The orphanage was still standing.
Turning back to the bakery, I saw it wasn’t just burning, it wasgone. While the end of the street looked thus far untouched, the entire row of businesses east of the bakery were ablaze, as if eight or nine stores were in a race to see which would turn to ash first. The bakery looked like it was winning as it was consumed in hot orange flames reaching into the sky.
Praying to any gods still listening, I immediately thought of the old stool I had grown up on behind the counter. Or my favorite bowl. The wooden spoons we separated into good and bad. All of it was in flames before my eyes. No piece of it would be surviving this.
Krew brought the horse to a stop and immediately got down, reaching for me.
As soon as my feet hit the ground, I was sobbing. “No!” I shook my head and screamed louder, “NO!”
I walked forward, trying to get to the bakery. The building which I had spent just as much time, if not more, than my home. If I had magic, I’d figure out a way to move it entirely, getting it out of the flames. I hated the king. Loathed him in this moment. I wouldn’t have even put it past him to target our bakery specifically.
“Jorah, stop,” Krew said gently. “It’s too hot.”
“Our bakery!” I coughed as the smoke and fire burned my nostrils.
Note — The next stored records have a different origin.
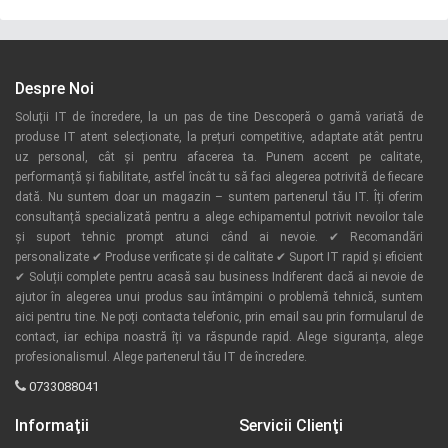
Despre Noi
Soluții IT de încredere, la un pas de tine Descoperă o gamă variată de
produse IT atent selecționate, la prețuri competitive, adaptate atât pentru
uz personal, cât și pentru afacerea ta. Punem accent pe calitate,
performanță și fiabilitate, astfel încât tu să faci alegerea potrivită de fiecare
dată. Nu suntem doar un magazin – suntem partenerul tău IT. Îți oferim
consultanță specializată pentru a alege echipamentul potrivit nevoilor tale
și suport tehnic prompt atunci când ai nevoie. ✔ Recomandări
personalizate ✔ Produse verificate și de calitate ✔ Suport IT rapid și eficient
✔ Soluții complete pentru acasă sau business Indiferent dacă ai nevoie de
ajutor în alegerea unui produs sau întâmpini o problemă tehnică, suntem
aici pentru tine. Ne poți contacta telefonic, prin email sau prin formularul de
contact, iar echipa noastră îți va răspunde rapid. Alege siguranța, alege
profesionalismul. Alege partenerul tău IT de încredere.
0733088041
Informaţii
Servicii Clienţi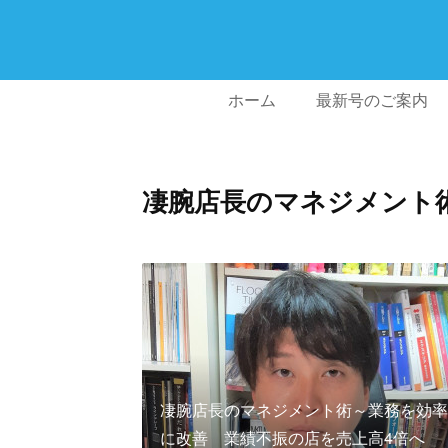
ホーム
最新号のご案内
凄腕店長のマネジメント
凄腕店長のマネジメント術～業務を効率
に改善 業績不振の店を売上高4倍へ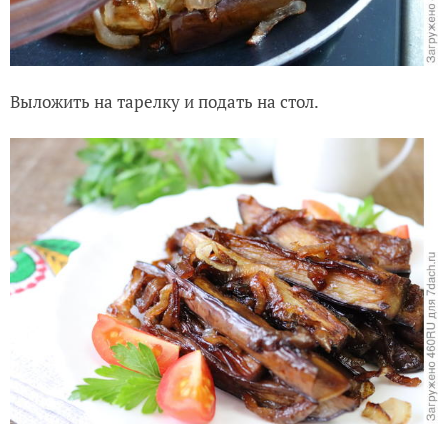
Выложить на тарелку и подать на стол.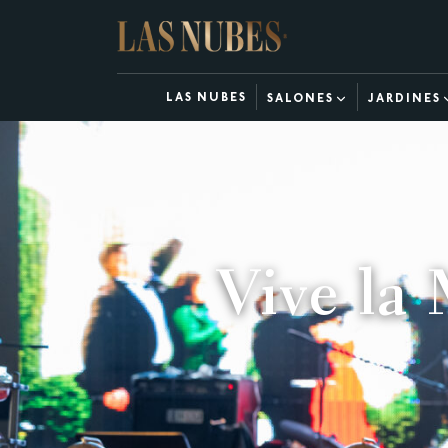
LAS NUBES
SALONES
JARDINES
Vive la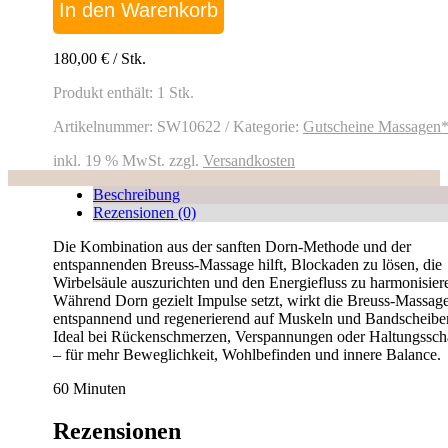
nach
In den Warenkorb
Dorn
&
Breuss
180,00
€
/
Stk.
Menge
Produkt enthält: 1
Stk.
Artikelnummer:
SW10622
Kategorie:
Gutscheine Massagen
inkl. 19 % MwSt.
zzgl.
Versandkosten
Beschreibung
Rezensionen (0)
Die Kombination aus der sanften Dorn-Methode und der
entspannenden Breuss-Massage hilft, Blockaden zu lösen, die
Wirbelsäule auszurichten und den Energiefluss zu harmonisier
Während Dorn gezielt Impulse setzt, wirkt die Breuss-Massage
entspannend und regenerierend auf Muskeln und Bandscheibe
Ideal bei Rückenschmerzen, Verspannungen oder Haltungssc
– für mehr Beweglichkeit, Wohlbefinden und innere Balance.
60 Minuten
Rezensionen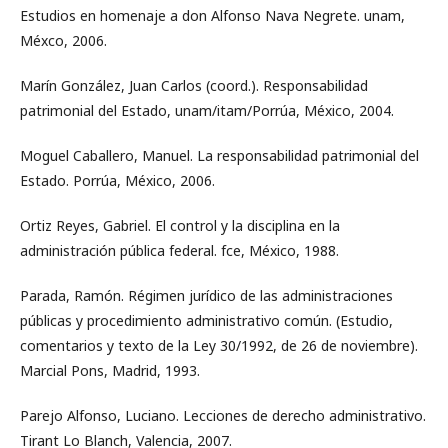
Estudios en homenaje a don Alfonso Nava Negrete. unam,
Méxco, 2006.
Marín González, Juan Carlos (coord.). Responsabilidad
patrimonial del Estado, unam/itam/Porrúa, México, 2004.
Moguel Caballero, Manuel. La responsabilidad patrimonial del
Estado. Porrúa, México, 2006.
Ortiz Reyes, Gabriel. El control y la disciplina en la
administración pública federal. fce, México, 1988.
Parada, Ramón. Régimen jurídico de las administraciones
públicas y procedimiento administrativo común. (Estudio,
comentarios y texto de la Ley 30/1992, de 26 de noviembre).
Marcial Pons, Madrid, 1993.
Parejo Alfonso, Luciano. Lecciones de derecho administrativo.
Tirant Lo Blanch, Valencia, 2007.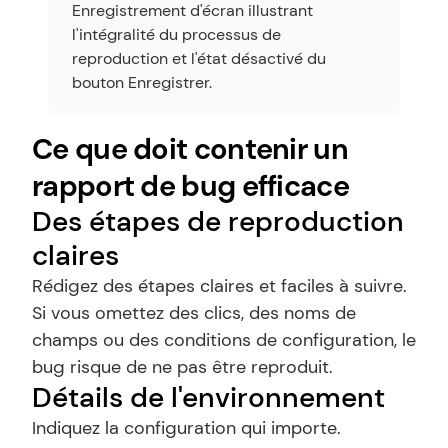
Enregistrement d'écran illustrant 
l'intégralité du processus de 
reproduction et l'état désactivé du 
bouton Enregistrer.
Ce que doit contenir un 
rapport de bug efficace
Des étapes de reproduction 
claires
Rédigez des étapes claires et faciles à suivre. 
Si vous omettez des clics, des noms de 
champs ou des conditions de configuration, le 
bug risque de ne pas être reproduit.
Détails de l'environnement
Indiquez la configuration qui importe. 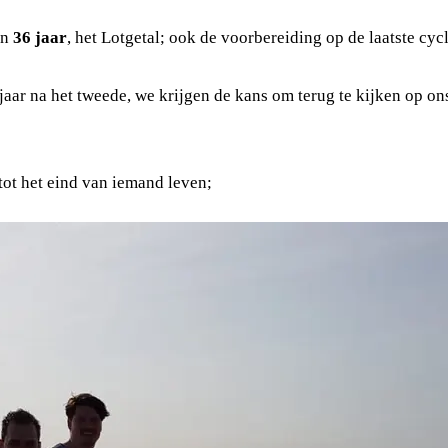
an
36 jaar
, het Lotgetal; ook de voorbereiding op de laatste cyc
t 9 jaar na het tweede, we krijgen de kans om terug te kijken o
t tot het eind van iemand leven;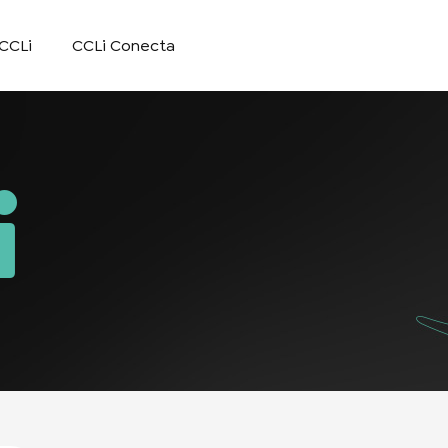
CCLi
CCLi Conecta
i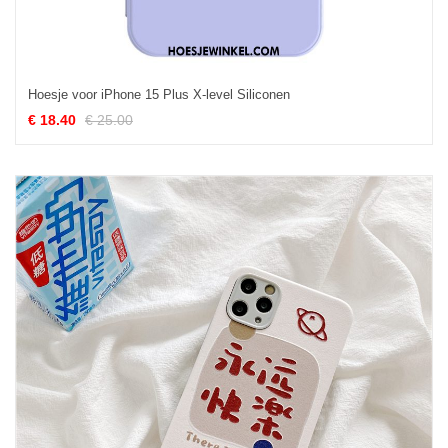
Hoesje voor iPhone 15 Plus X-level Siliconen
€ 18.40
€ 25.00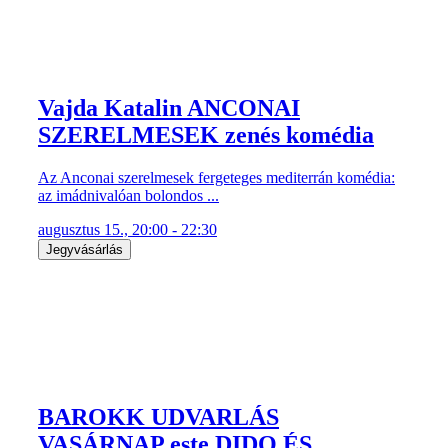
Vajda Katalin ANCONAI
SZERELMESEK zenés komédia
Az Anconai szerelmesek fergeteges mediterrán komédia:
az imádnivalóan bolondos ...
augusztus 15., 20:00 - 22:30
Jegyvásárlás
BAROKK UDVARLÁS
VASÁRNAP este DIDO ÉS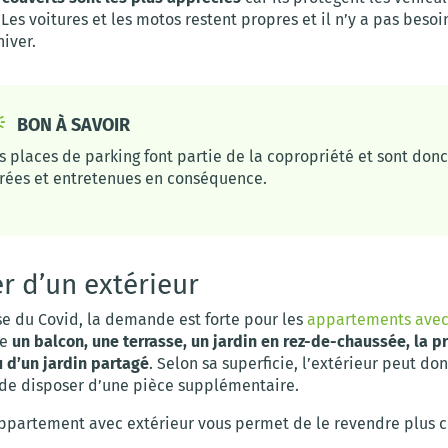
Les voitures et les motos restent propres et il n’y a pas besoi
hiver.
BON À SAVOIR
s places de parking font partie de la copropriété et sont donc
rées et entretenues en conséquence.
r d’un extérieur
se du Covid, la demande est forte pour les
appartements avec
re
un balcon, une terrasse, un jardin en rez-de-chaussée, la 
u d’un jardin partagé
. Selon sa superficie, l’extérieur peut do
 de disposer d’une pièce supplémentaire.
appartement avec extérieur vous permet de le revendre plus c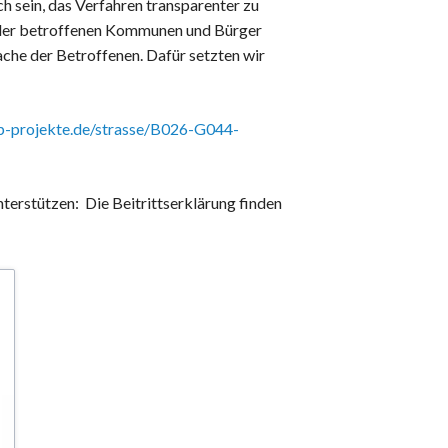
ch sein, das Verfahren transparenter zu
n der betroffenen Kommunen und Bürger
ache der Betroffenen. Dafür setzten wir
-projekte.de/strasse/B026-G044-
nterstützen: Die Beitrittserklärung finden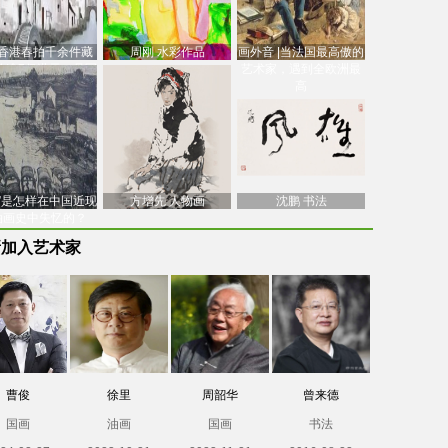
香港春拍千余件藏
周刚 水彩作品
画外音 |当法国最高傲的
价逾7亿港元，吴冠
艺术家，遇到全欧洲最
中
高
南”是怎样在中国近现
方增先 人物画
沈鹏 书法
油画史中失忆的？
新加入艺术家
曹俊
徐里
周韶华
曾来德
国画
油画
国画
书法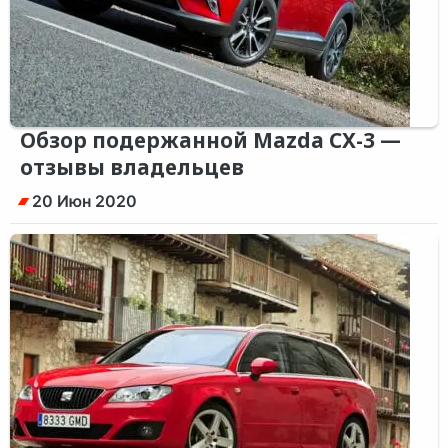
Обзор подержанной Mazda CX-3 —
отзывы владельцев
20 Июн 2020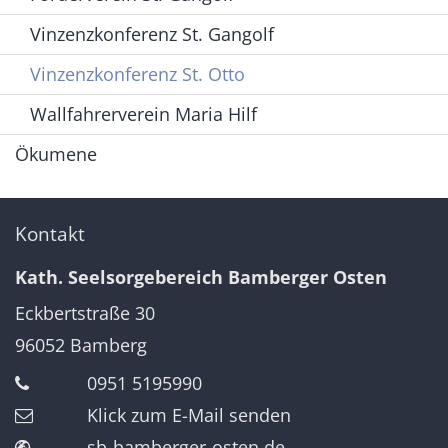
Vinzenzkonferenz St. Gangolf
Vinzenzkonferenz St. Otto
Wallfahrerverein Maria Hilf
Ökumene
Kontakt
Kath. Seelsorgebereich Bamberger Osten
Eckbertstraße 30
96052
Bamberg
0951 5195990
Klick zum E-Mail senden
sb-bamberger-osten.de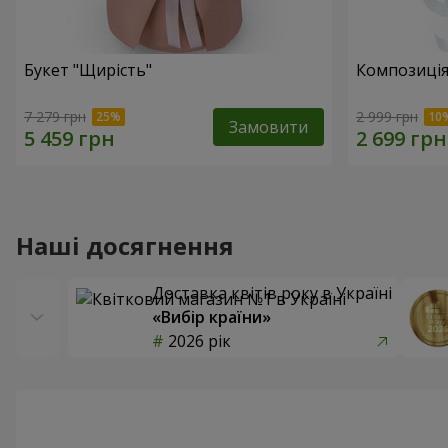
Букет "Щирість"
Композиція
7 279 грн
2 999 грн
Замовити
Наші досягнення
Доставка квітів року в Україні
«Вибір країни»
2026 рік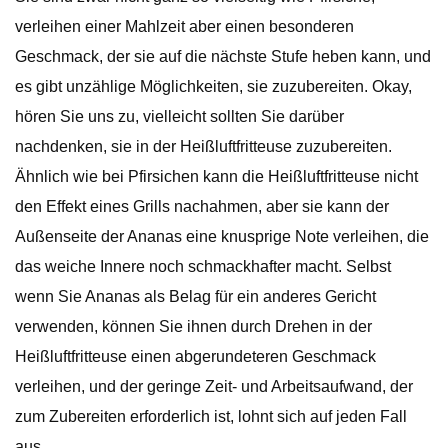
verleihen einer Mahlzeit aber einen besonderen
Geschmack, der sie auf die nächste Stufe heben kann, und
es gibt unzählige Möglichkeiten, sie zuzubereiten. Okay,
hören Sie uns zu, vielleicht sollten Sie darüber
nachdenken, sie in der Heißluftfritteuse zuzubereiten.
Ähnlich wie bei Pfirsichen kann die Heißluftfritteuse nicht
den Effekt eines Grills nachahmen, aber sie kann der
Außenseite der Ananas eine knusprige Note verleihen, die
das weiche Innere noch schmackhafter macht. Selbst
wenn Sie Ananas als Belag für ein anderes Gericht
verwenden, können Sie ihnen durch Drehen in der
Heißluftfritteuse einen abgerundeteren Geschmack
verleihen, und der geringe Zeit- und Arbeitsaufwand, der
zum Zubereiten erforderlich ist, lohnt sich auf jeden Fall
aus.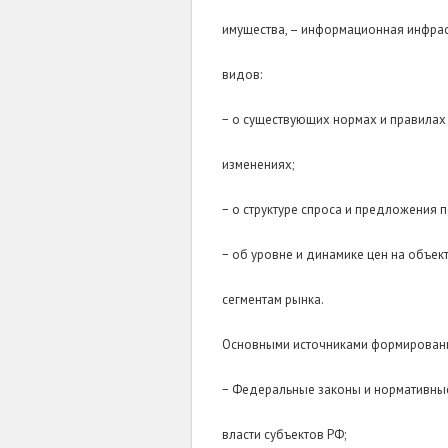
имущества, – информационная инфрас
видов:
− о существующих нормах и правилах
изменениях;
− о структуре спроса и предложения 
− об уровне и динамике цен на объе
сегментам рынка.
Основными источниками формировани
− Федеральные законы и нормативные
власти субъектов РФ;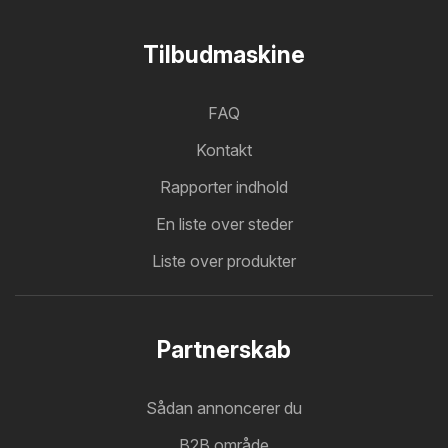
Tilbudmaskine
FAQ
Kontakt
Rapporter indhold
En liste over steder
Liste over produkter
Partnerskab
Sådan annoncerer du
B2B område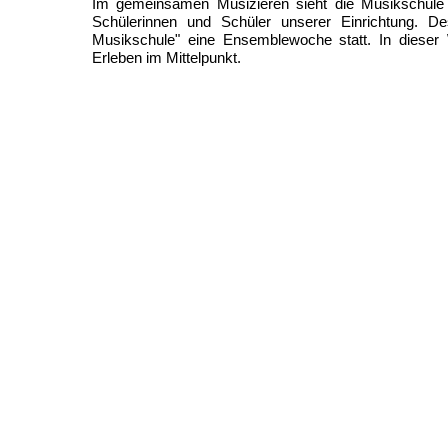
Im gemeinsamen Musizieren sieht die Musikschule 
Schülerinnen und Schüler unserer Einrichtung.
Musikschule" eine Ensemblewoche statt. In dieser
Erleben im Mittelpunkt.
Krew stepped in front of me and took my cheeks in his hands, forcing me to look at him. “Please stay right here, I’m going to let go of you to put out the fire, okay, love? Can I trust you to stay away from the fire for a moment?”
A nod was all that I could manage.
He let go of me and in a burst of navy, Krew held his palms up and poured magic into the bakery. It seemed to take almost a full minute, and then in a wave of magic, the entire street went dark at once, the fire all gone. Charred wooden remnants were all that remained of the vibrant businesses they had been before. Granted they’d not been portrait-worthy before, but they also hadn’t been blackened to a crisp.
I slumped to my knees and sobbed.
Krew was there, wrapping his arms around me. “How can I help, love?”
“Go,” I offered as I gripped his shirt and kissed him hard. “Get to the orphanage and make sure they’re all accounted for. Please.”
“You sure you don’t want to come with me?”
I shook my head. “I can’t.” I clung to the hope my mother was one of the people scurrying about the merchant street. That I’d find her healthy and alive tonight. There was no other alternative.
He gave me a nod. “I’ll leave Owen with you.”
Owen was already there, sending magic into the smoldering businesses, I assumed making sure the fire stayed out. As I kept watching, I realized he might have been helping the smoke to clear too, sending it upward and away.
“I’m sorry, honey,” he said from where he stood sending out more magic here and there. “I’m so sorry.”
“Jorah?”
I turned to find a familiar face as they dropped to the ground and hugged me. I didn’t remember their name, but I did know it was someone I’d seen before. “Thank the gods you guys got here. We’d been trying and trying for hours to get the fires out to no avail.”
“The king had the fires protected with magic so they are harder to put out,” I offered, voice hoarse as more tears consumed me. “The Enchanted with me can easily put them out, but that’s why you guys could not.”
They said they needed to tell someone about what I had just said, and then they were gone.
So there I sat, helpless. I didn’t have magic yet to help put out the fires. And I didn’t know where my mother was, but I knew with as many people as were in the streets, word would travel fast that Owen and I were camped out in front of the bakery.
I only hoped and prayed when the bakery cooled off enough to walk on the ashes of where it once stood, my mother’s bones wouldn’t also be found in the wreckage.
Seeing a flutter of pink, I gasped and began walking for it.
“Hey,” Owen said, putting an arm out across me to stop me. “It’s still hot, remember?”
“I know.” I pointed. “I just want that.”
He gave me a nod. “Okay. Be careful.”
I bent over and grabbed my mother’s favorite pink scarf. Half of it was gone, not even there, lost somewhere or burnt up into ash that was now fluttering through the air like snow. This scarf was likely the only thing I had left of this building that had helped raise me.